Active-duty service members continue to be burned by student loan companies a year after the Justice Department reached a $60 million settlement against some of the worst offenders, according to a new report from the Consumer Financial Credit Bureau.
The bureau first reported on the problem in 2012, leading to a Justice Department investigation that found some 78,000 service members with student loans had been charged excess interest.
"Today's report makes it clear that service members continue to struggle to obtain the rights, protections, and programs afforded by their military service," said Holly Petraeus, the bureau's assistant director for Servicemembers Affairs.
Most of the affected service members came into the military with student loans. But under the law, lenders -- including private lenders -- must cap their loan interest rate at 6 percent while they remain on duty.
Petraeus said a review of some 1,300 complaints they've received since 2012 indicate the lenders are slow to process such requests and troops sometimes are unaware they have not been given the cap.

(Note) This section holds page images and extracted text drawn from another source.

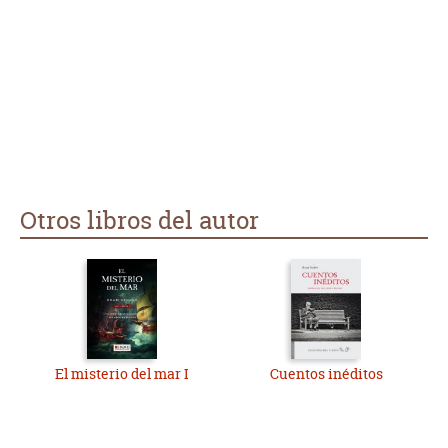
Otros libros del autor
El misterio del mar I
Cuentos inéditos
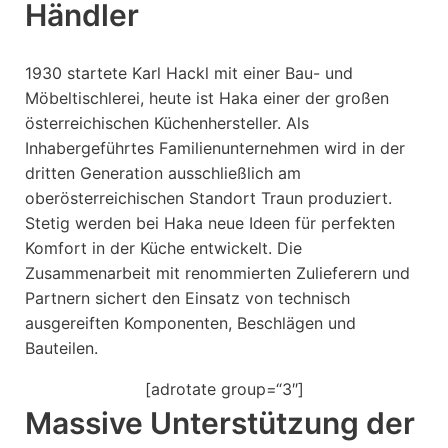
Händler
1930 startete Karl Hackl mit einer Bau- und
Möbeltischlerei, heute ist Haka einer der großen
österreichischen Küchenhersteller. Als
Inhabergeführtes Familienunternehmen wird in der
dritten Generation ausschließlich am
oberösterreichischen Standort Traun produziert.
Stetig werden bei Haka neue Ideen für perfekten
Komfort in der Küche entwickelt. Die
Zusammenarbeit mit renommierten Zulieferern und
Partnern sichert den Einsatz von technisch
ausgereiften Komponenten, Beschlägen und
Bauteilen.
[adrotate group=“3″]
Massive Unterstützung der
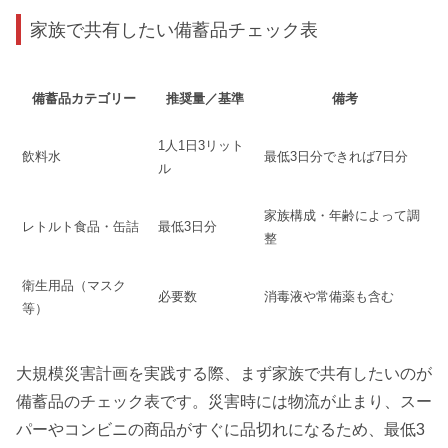
家族で共有したい備蓄品チェック表
備蓄品カテゴリー
推奨量／基準
備考
1人1日3リット
飲料水
最低3日分できれば7日分
ル
家族構成・年齢によって調
レトルト食品・缶詰
最低3日分
整
衛生用品（マスク
必要数
消毒液や常備薬も含む
等）
大規模災害計画を実践する際、まず家族で共有したいのが
備蓄品のチェック表です。災害時には物流が止まり、スー
パーやコンビニの商品がすぐに品切れになるため、最低3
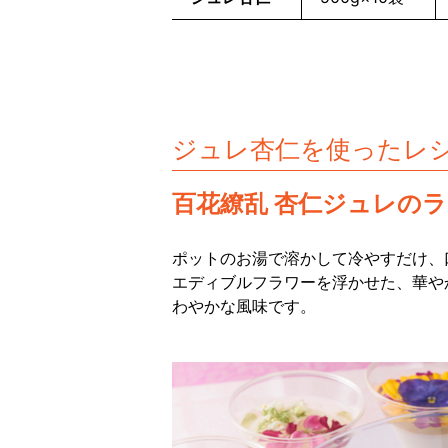
ジュレ杏仁を使ったレ
百花繚乱 杏仁ジュレの
ポットのお湯で溶かして冷やすだけ、
エディブルフラワーを浮かせた、華や
わやかな風味です。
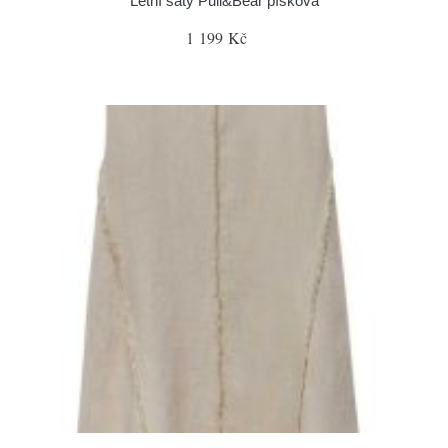
Letní šaty Pull&Bear písková
1 199 Kč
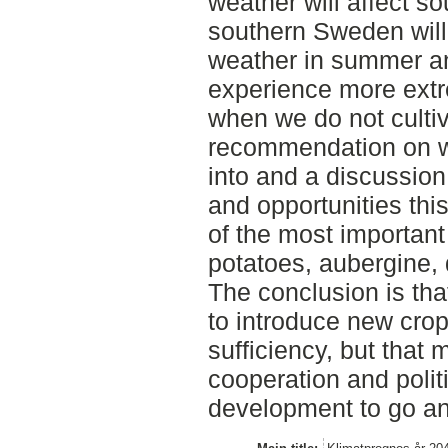
weather will affect s
southern Sweden will
weather in summer an
experience more extr
when we do not cultiv
recommendation on wh
into and a discussio
and opportunities th
of the most important
potatoes, aubergine
The conclusion is tha
to introduce new crops
sufficiency, but that 
cooperation and politi
development to go a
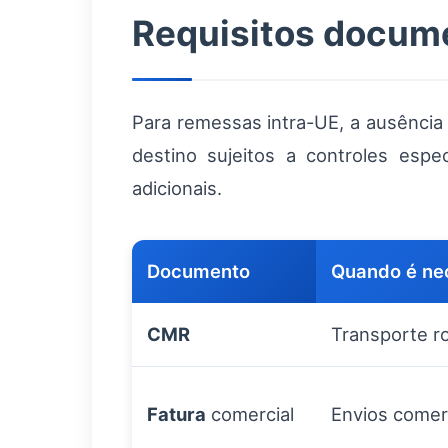
Requisitos docum
Para remessas intra-UE, a ausência
destino sujeitos a controles espe
adicionais.
Documento
Quando é ne
CMR
Transporte ro
Fatura
comercial
Envios comer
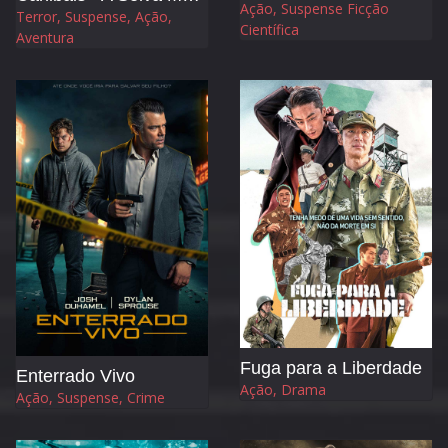
Ação, Suspense Ficção
Terror, Suspense, Ação,
Científica
Aventura
Fuga para a Liberdade
Enterrado Vivo
Ação, Drama
Ação, Suspense, Crime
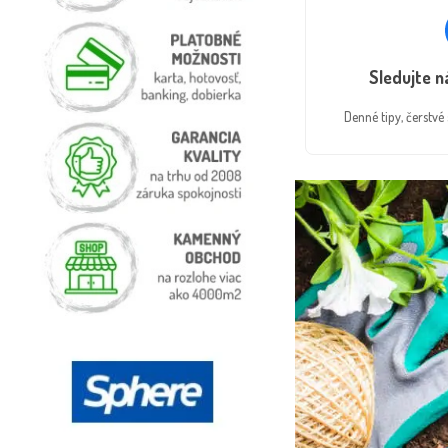
Sledujte 
Denné tipy, čerstv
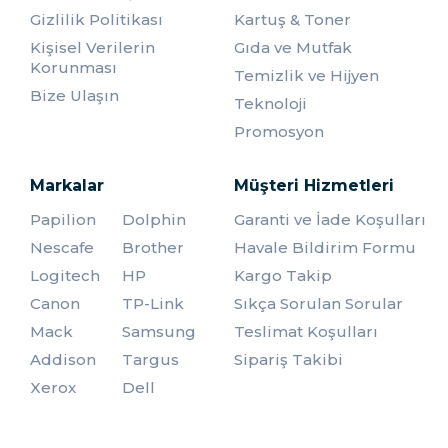
Gizlilik Politikası
Kartuş & Toner
Kişisel Verilerin
Gıda ve Mutfak
Korunması
Temizlik ve Hijyen
Bize Ulaşın
Teknoloji
Promosyon
Markalar
Müşteri Hizmetleri
Papilion
Dolphin
Garanti ve İade Koşulları
Nescafe
Brother
Havale Bildirim Formu
Logitech
HP
Kargo Takip
Canon
TP-Link
Sıkça Sorulan Sorular
Mack
Samsung
Teslimat Koşulları
Addison
Targus
Sipariş Takibi
Xerox
Dell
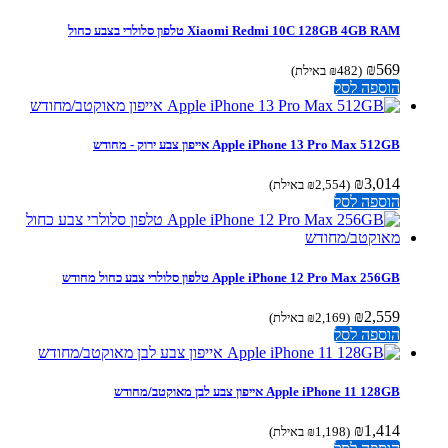
Xiaomi Redmi 10C 128GB 4GB RAM טלפון סלולרי בצבע כחול
₪
569
(
482
₪
באילת)
הוספה לסל
Apple iPhone 13 Pro Max 512GB אייפון צבע ירוק - מחודש
₪
3,014
(
2,554
₪
באילת)
הוספה לסל
Apple iPhone 12 Pro Max 256GB טלפון סלולרי צבע כחול מחודש
₪
2,559
(
2,169
₪
באילת)
הוספה לסל
Apple iPhone 11 128GB אייפון צבע לבן מאוקטב/מחודש
₪
1,414
(
1,198
₪
באילת)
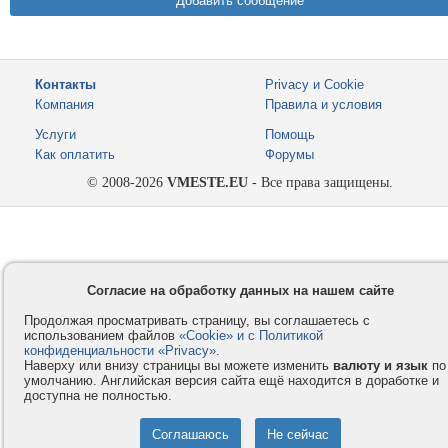
Контакты
Privacy и Cookie
Компания
Правила и условия
Услуги
Помощь
Как оплатить
Форумы
© 2008-2026
VMESTE.EU
- Все права защищены.
Согласие на обработку данных на нашем сайте
Продолжая просматривать страницу, вы соглашаетесь с
использованием файлов
«Cookie» и с Политикой
конфиденциальности «Privacy»
.
Наверху или внизу страницы вы можете изменить
валюту и язык
по
умолчанию. Английская версия сайта ещё находится в доработке и
доступна не полностью.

Borrowers also include service members who took out education loans while on active duty, she said.
Some service members also ran into problems believing they had successfully enrolled in special programs to defer loan repayments while on active duty, only to learn otherwise after leaving the military. In such cases, they found their loan in default, handed off to a collection and their credit rating damaged.
In other cases, disabled veterans who qualified to have their loans discharged subsequently found their credit ratings hurt because the lender improperly reported the loan as in default, not discharged.
"It's not enough for [loan] servicers to say they support their military customers," Petraeus said. "While the sentiment is nice, what the military customer needs is not lip service but correct information and adequate servicing of their loans."
Some protections -- such as the lawful discharge of loan debt for individuals with 100 percent service connected disability -- are automatic with federally subsidized loans. Loans secured from private companies do not have to grant the discharge, she said, although some companies advertise this service.
According to the bureau, service members faced some of the same kinds of predatory lending programs that ensnarled and damaged homebuyers back in 2008.
This includes borrowers whose education loans were packaged as securities and sold to investors. The bureau said this group of service members could face additional problems when dealing with loan servicers.
In May 2014, the Justice Department announced a $60 million settlement with three companies providing student loans through the federal Sallie Mae program. This past May it announced that the money would start being distributed to about 78,000 individuals in June, with the average payment about $771.